THE TASK: Below are records to give again exactly; omit each image they contain.

Extracted page text data:
↓
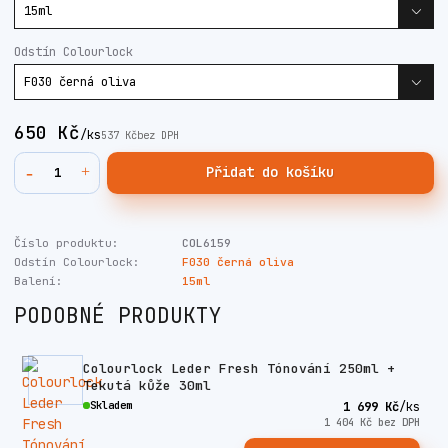
Odstín Colourlock
650 Kč
/
ks
537 Kč
bez DPH
Přidat do košíku
Číslo produktu:
COL6159
Odstín Colourlock:
F030 černá oliva
Balení:
15ml
PODOBNÉ PRODUKTY
Colourlock Leder Fresh Tónování 250ml +
Tekutá kůže 30ml
Skladem
1 699 Kč
/
ks
1 404 Kč
bez DPH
↑
ANSWER SPACE:
Odstín Colourlock
650 Kč
/
ks
537 Kč
bez DPH
Přidat do košíku
Číslo produktu:
COL6159
Odstín Colourlock:
F030 černá oliva
Balení:
15ml
PODOBNÉ PRODUKTY
Colourlock Leder Fresh Tónování 250ml +
Tekutá kůže 30ml
Skladem
1 699 Kč
/
ks
1 404 Kč
bez DPH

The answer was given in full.